Work instruction. Transcribe exactly everything in the data below from the line containing "Koalisi Pemuda Peduli" down to the line containing "DPD GAMKI Kaltim", both lines included and nothing further.

Supplied data.
------------------------------------------------------------

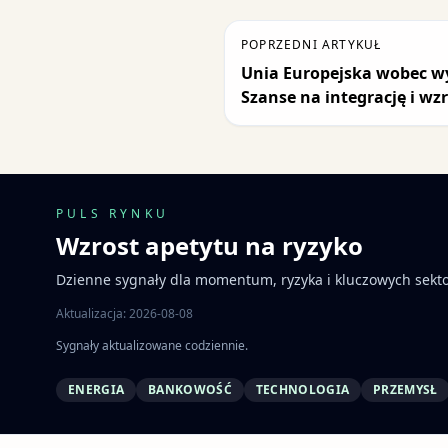
POPRZEDNI ARTYKUŁ
Unia Europejska wobec 
Szanse na integrację i wzr
PULS RYNKU
Wzrost apetytu na ryzyko
Dzienne sygnały dla momentum, ryzyka i kluczowych sekt
Aktualizacja: 2026-08-08
Sygnały aktualizowane codziennie.
ENERGIA
BANKOWOŚĆ
TECHNOLOGIA
PRZEMYSŁ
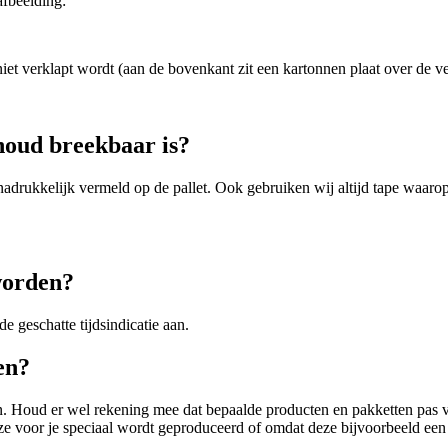
fbeelding:
iet verklapt wordt (aan de bovenkant zit een kartonnen plaat over de v
houd breekbaar is?
 nadrukkelijk vermeld op de pallet. Ook gebruiken wij altijd tape waaro
 worden?
e geschatte tijdsindicatie aan.
en?
gen. Houd er wel rekening mee dat bepaalde producten en pakketten pas v
eze voor je speciaal wordt geproduceerd of omdat deze bijvoorbeeld een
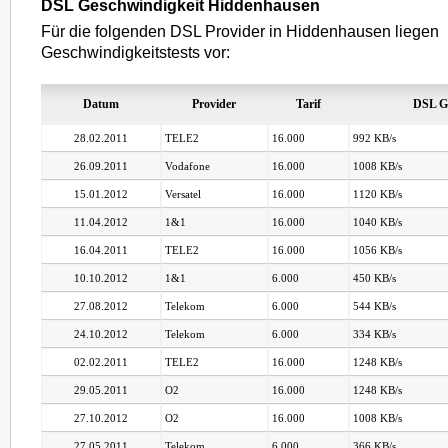
DSL Geschwindigkeit Hiddenhausen
Für die folgenden DSL Provider in Hiddenhausen liegen
Geschwindigkeitstests vor:
Datum
Provider
Tarif
DSL G
28.02.2011
TELE2
16.000
992 KB/s
26.09.2011
Vodafone
16.000
1008 KB/s
15.01.2012
Versatel
16.000
1120 KB/s
11.04.2012
1&1
16.000
1040 KB/s
16.04.2011
TELE2
16.000
1056 KB/s
10.10.2012
1&1
6.000
450 KB/s
27.08.2012
Telekom
6.000
544 KB/s
24.10.2012
Telekom
6.000
334 KB/s
02.02.2011
TELE2
16.000
1248 KB/s
29.05.2011
O2
16.000
1248 KB/s
27.10.2012
O2
16.000
1008 KB/s
27.05.2011
Telekom
6.000
366 KB/s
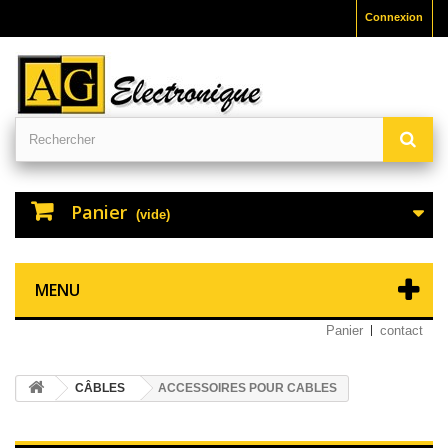
Connexion
Panier
(vide)
MENU
Panier
contact
CÂBLES
ACCESSOIRES POUR CABLES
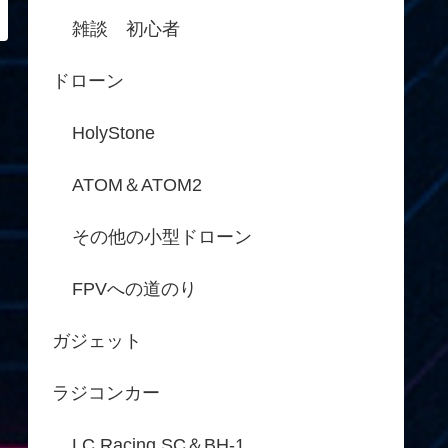
雑談 初心者
ドローン
HolyStone
ATOM＆ATOM2
その他の小型ドローン
FPVへの道のり
ガジェット
ラジコンカー
LC Racing SC＆BH-1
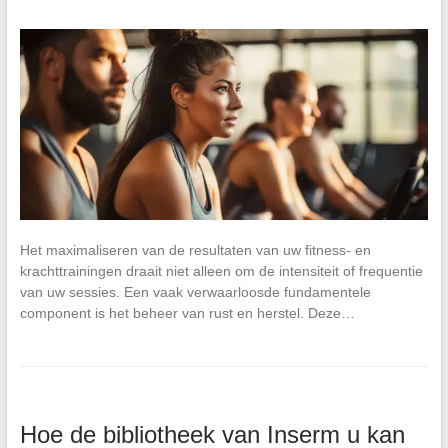
Het maximaliseren van de resultaten van uw fitness- en
krachttrainingen draait niet alleen om de intensiteit of frequentie
van uw sessies. Een vaak verwaarloosde fundamentele
component is het beheer van rust en herstel. Deze…
Hoe de bibliotheek van Inserm u kan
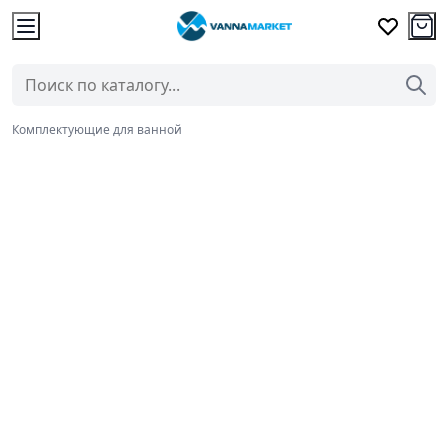
Комплектующие для ванной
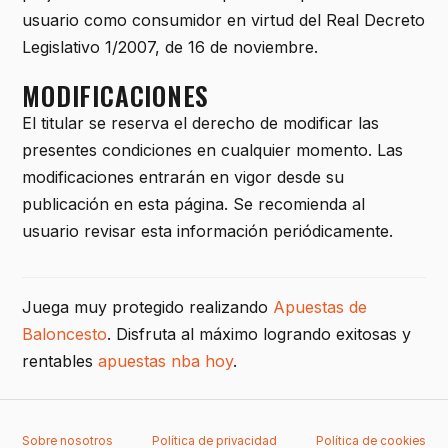
usuario como consumidor en virtud del Real Decreto
Legislativo 1/2007, de 16 de noviembre.
MODIFICACIONES
El titular se reserva el derecho de modificar las
presentes condiciones en cualquier momento. Las
modificaciones entrarán en vigor desde su
publicación en esta página. Se recomienda al
usuario revisar esta información periódicamente.
Juega muy protegido realizando
Apuestas de
Baloncesto
. Disfruta al máximo logrando exitosas y
rentables
apuestas nba hoy
.
Sobre nosotros
Política de privacidad
Política de cookies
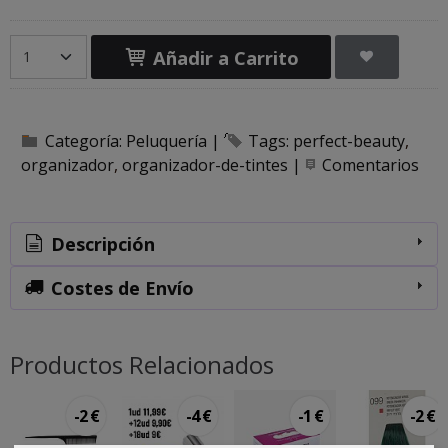
Añadir a Carrito
Categoría:
Peluquería
|
Tags:
perfect-beauty
organizador
organizador-de-tintes
|
Comentarios
Descripción
Costes de Envío
Productos Relacionados
-2 €
-4 €
-1 €
-2 €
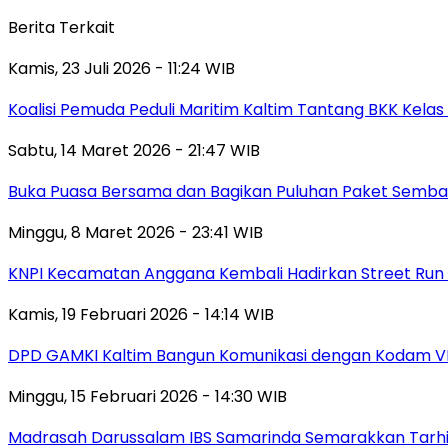
Berita Terkait
Kamis, 23 Juli 2026 - 11:24 WIB
Koalisi Pemuda Peduli Maritim Kaltim Tantang BKK Kela
Sabtu, 14 Maret 2026 - 21:47 WIB
Buka Puasa Bersama dan Bagikan Puluhan Paket Semba
Minggu, 8 Maret 2026 - 23:41 WIB
KNPI Kecamatan Anggana Kembali Hadirkan Street Run
Kamis, 19 Februari 2026 - 14:14 WIB
DPD GAMKI Kaltim Bangun Komunikasi dengan Kodam VI
Minggu, 15 Februari 2026 - 14:30 WIB
Madrasah Darussalam IBS Samarinda Semarakkan Tarhib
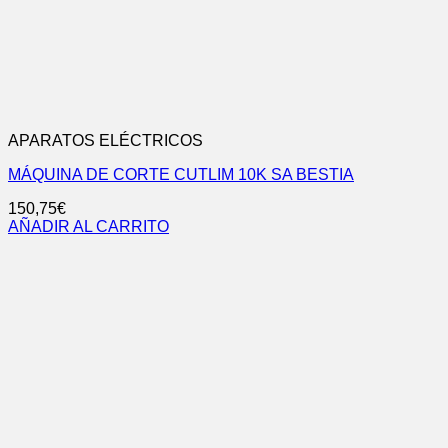
APARATOS ELÉCTRICOS
MÁQUINA DE CORTE CUTLIM 10K SA BESTIA
150,75
€
AÑADIR AL CARRITO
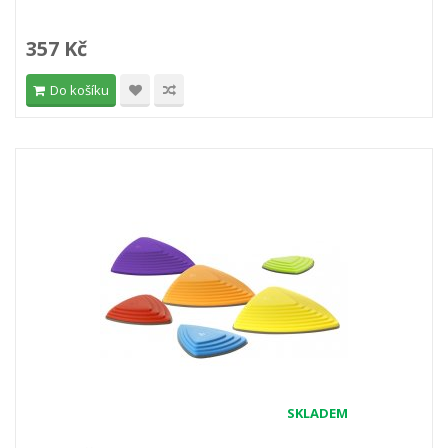
357 Kč
Do košíku
SKLADEM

------------------------------------------------------------

Task response.
Koalisi Pemuda Peduli Maritim Kaltim Tantang BKK Kela
Sabtu, 14 Maret 2026 - 21:47 WIB
Buka Puasa Bersama dan Bagikan Puluhan Paket Semba
Minggu, 8 Maret 2026 - 23:41 WIB
KNPI Kecamatan Anggana Kembali Hadirkan Street Run
Kamis, 19 Februari 2026 - 14:14 WIB
DPD GAMKI Kaltim Bangun Komunikasi dengan Kodam VI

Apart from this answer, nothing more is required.